WHAT THIS EXERCISE ASKS =
1. From the biography of Rob Schmitz, list every radio outlet for which it says he worked before joining Marketplace.
2. Extend the biography of Rob Schmitz, beginning after its final sentence.

PAGE =
○ ○ ○ ○ ○ ○ ○

Rob Schmitz

Former China Correspondent

SHORT BIO

Rob Schmitz is the former China correspondent for Marketplace, based in Shanghai.

Rob has won several awards for his reporting on China, including two national Edward R. Murrow awards and an Education Writers Association award. His work was also a finalist for the 2012 Investigative Reporters and Editors Award. His reporting in Japan — from the hardest-hit areas near the failing Fukushima nuclear power plant following the earthquake and tsunami — was included in the publication 100 Great Stories, celebrating the centennial of Columbia University’s Journalism School. In 2012, Rob exposed the fabrications in Mike Daisey’s account of Apple’s supply chain on This American Life. His report was featured in the show’s “Retraction” episode, the most downloaded episode in the program’s 16-year history.

Prior to joining Marketplace, Rob was the Los Angeles bureau chief for KQED’s The California Report. He’s also worked as the Orange County reporter for KPCC, and as a reporter for MPR, covering rural Minnesota. Prior to his radio career, Rob lived and worked in China; first as a teacher in the Peace Corps, then as a freelance print and video journalist. His television documentaries about China have appeared on The Learning Channel and the Canadian Broadcasting Corporation.

○ ○ ○ ○ ○ ○ ○

DATA ENTRIES =
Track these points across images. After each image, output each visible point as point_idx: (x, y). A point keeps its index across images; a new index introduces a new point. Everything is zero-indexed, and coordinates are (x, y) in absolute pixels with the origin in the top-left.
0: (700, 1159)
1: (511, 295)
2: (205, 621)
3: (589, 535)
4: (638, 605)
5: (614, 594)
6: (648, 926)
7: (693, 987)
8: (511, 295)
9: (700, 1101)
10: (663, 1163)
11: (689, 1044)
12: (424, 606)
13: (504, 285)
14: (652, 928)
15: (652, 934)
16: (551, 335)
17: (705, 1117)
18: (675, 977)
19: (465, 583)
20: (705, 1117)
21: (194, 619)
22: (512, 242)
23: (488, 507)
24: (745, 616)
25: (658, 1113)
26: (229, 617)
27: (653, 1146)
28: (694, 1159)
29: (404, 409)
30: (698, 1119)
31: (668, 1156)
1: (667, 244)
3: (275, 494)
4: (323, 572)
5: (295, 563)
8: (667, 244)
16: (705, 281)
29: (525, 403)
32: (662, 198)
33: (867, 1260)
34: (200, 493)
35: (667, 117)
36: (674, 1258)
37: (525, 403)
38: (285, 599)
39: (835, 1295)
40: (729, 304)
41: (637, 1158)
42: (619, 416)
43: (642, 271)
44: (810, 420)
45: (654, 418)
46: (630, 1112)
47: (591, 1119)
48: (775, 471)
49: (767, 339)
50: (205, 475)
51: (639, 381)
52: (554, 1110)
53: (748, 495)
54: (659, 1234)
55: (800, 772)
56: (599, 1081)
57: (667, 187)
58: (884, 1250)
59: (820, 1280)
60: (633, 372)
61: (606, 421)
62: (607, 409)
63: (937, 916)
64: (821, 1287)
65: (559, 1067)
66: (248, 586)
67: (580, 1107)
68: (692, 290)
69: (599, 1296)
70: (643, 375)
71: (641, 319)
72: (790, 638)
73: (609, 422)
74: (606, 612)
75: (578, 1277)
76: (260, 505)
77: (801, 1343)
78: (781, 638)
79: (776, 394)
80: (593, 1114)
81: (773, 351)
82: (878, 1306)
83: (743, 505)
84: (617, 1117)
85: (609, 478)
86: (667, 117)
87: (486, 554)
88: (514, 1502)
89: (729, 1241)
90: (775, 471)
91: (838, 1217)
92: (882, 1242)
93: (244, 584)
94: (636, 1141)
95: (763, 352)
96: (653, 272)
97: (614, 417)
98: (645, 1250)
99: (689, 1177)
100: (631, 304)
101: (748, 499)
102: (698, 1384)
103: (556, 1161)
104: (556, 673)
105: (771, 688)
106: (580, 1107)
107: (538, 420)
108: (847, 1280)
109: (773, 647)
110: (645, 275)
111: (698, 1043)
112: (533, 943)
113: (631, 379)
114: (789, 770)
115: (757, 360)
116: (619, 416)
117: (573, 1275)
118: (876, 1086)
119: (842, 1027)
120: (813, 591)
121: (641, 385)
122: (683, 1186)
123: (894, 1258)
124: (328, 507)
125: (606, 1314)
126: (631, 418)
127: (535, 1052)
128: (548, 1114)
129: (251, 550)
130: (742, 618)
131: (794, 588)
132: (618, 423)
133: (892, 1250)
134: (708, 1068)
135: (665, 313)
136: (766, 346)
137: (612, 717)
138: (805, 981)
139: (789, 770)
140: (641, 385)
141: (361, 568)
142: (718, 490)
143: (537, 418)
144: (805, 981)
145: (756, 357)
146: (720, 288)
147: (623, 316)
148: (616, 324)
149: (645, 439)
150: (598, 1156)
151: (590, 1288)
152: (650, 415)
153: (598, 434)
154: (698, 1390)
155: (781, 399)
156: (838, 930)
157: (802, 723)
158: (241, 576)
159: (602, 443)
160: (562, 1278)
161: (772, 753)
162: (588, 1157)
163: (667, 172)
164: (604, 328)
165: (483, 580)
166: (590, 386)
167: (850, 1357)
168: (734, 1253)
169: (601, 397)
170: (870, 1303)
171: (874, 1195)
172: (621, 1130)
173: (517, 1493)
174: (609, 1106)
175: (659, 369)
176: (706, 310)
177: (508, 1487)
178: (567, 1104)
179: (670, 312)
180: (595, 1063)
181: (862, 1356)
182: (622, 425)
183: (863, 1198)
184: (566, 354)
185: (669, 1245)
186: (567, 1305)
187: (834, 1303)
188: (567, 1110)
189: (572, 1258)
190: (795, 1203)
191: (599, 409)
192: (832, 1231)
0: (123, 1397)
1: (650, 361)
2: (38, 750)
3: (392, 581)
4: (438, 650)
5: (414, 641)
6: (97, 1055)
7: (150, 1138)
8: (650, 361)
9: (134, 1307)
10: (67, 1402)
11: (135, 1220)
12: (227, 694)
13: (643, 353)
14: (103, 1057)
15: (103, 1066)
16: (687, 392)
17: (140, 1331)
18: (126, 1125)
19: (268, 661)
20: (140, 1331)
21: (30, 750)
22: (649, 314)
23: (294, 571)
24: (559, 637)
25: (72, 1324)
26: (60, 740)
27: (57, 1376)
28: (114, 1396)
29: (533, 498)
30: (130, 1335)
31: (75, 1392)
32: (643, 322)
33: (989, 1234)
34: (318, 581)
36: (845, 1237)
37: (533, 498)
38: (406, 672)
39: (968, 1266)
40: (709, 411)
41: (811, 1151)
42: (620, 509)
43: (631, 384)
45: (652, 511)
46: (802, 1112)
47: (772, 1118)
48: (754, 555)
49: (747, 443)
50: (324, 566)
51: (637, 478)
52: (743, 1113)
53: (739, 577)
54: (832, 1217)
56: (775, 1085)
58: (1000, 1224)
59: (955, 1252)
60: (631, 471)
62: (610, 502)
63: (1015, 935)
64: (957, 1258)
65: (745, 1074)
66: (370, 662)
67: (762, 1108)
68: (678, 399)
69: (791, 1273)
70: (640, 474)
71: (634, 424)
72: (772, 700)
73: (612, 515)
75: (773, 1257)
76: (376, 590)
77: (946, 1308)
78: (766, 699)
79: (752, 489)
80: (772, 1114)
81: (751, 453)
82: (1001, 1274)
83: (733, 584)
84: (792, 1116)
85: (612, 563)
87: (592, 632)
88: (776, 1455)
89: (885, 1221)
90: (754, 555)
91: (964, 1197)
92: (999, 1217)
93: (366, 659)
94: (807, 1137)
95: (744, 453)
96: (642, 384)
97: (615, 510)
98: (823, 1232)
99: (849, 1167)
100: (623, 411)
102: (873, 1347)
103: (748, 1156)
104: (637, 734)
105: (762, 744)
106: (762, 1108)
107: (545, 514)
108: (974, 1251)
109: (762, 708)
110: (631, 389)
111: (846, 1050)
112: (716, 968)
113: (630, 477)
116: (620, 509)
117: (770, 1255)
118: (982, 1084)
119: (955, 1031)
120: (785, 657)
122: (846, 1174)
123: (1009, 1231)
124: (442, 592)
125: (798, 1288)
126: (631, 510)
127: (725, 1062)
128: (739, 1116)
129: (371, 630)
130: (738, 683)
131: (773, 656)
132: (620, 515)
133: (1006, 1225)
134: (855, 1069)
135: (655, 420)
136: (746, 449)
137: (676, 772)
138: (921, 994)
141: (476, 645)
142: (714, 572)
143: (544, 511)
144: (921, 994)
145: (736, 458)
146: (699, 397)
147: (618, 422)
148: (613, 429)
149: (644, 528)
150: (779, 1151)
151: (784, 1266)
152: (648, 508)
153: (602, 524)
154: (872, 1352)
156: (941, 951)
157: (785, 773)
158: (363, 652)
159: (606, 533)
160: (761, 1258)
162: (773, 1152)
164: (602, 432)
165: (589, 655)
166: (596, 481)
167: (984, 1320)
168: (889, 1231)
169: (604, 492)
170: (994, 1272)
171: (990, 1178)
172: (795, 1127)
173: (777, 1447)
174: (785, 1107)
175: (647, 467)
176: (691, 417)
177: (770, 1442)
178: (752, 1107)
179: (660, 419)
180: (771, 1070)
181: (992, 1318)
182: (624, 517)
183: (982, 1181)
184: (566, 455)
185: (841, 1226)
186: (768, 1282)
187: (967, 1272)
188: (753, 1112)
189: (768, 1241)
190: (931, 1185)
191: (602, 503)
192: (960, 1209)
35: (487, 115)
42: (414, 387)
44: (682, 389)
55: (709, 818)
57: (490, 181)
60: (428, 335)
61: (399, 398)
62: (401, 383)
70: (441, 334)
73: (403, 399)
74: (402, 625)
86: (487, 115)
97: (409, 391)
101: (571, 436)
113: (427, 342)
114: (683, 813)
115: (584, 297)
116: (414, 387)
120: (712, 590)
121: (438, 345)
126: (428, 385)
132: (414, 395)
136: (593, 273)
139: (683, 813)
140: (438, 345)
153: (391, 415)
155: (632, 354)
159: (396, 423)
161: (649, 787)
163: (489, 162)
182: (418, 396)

○ ○ ○ ○ ○ ○ ○

RESULTS OF THE EXERCISE =
1. KQED's The California Report (Los Angeles bureau chief), KPCC (Orange County reporter), and MPR (reporter covering rural Minnesota).

2.
Among the honors Rob has received for his work: the Overseas Press Club Scholarship (2001); The Minnesota Society of Professional Journalist award (2001); the Scripps Howard Religion Writing Fellowship (2001); the International Reporting Project Fellowship (2002); the National Federation of Community Broadcasters award (2002); Golden Mic awards from the Radio and TV News Association of Southern California (2005 and 2006); the Peninsula Press Club award (2006); the ASU Media Fellowship, (2007); the Abe Fellowship for Journalists, (2009); the Education Writers Association (2011); finalist, Investigative Reporters and Editors award (2013); two national Edward R. Murrow awards (2012 and 2014). In 2011, the Rubin Museum of Art screened a short documentary Rob shot in Tibet.

Rob has a master’s degree from Columbia University’s Graduate School of Journalism and a bachelor’s degree in Spanish from the University of Minnesota-Duluth. He speaks Spanish and Mandarin Chinese. He’s lived in Spain, Australia, and China. A native of Elk River, Minn., Rob currently resides in Shanghai, a city that’s far enough away from his hometown to avoid having to watch his favorite football team, the Minnesota Vikings. Sometimes, he says, that’s a good thing. 

 

Latest Stories (514)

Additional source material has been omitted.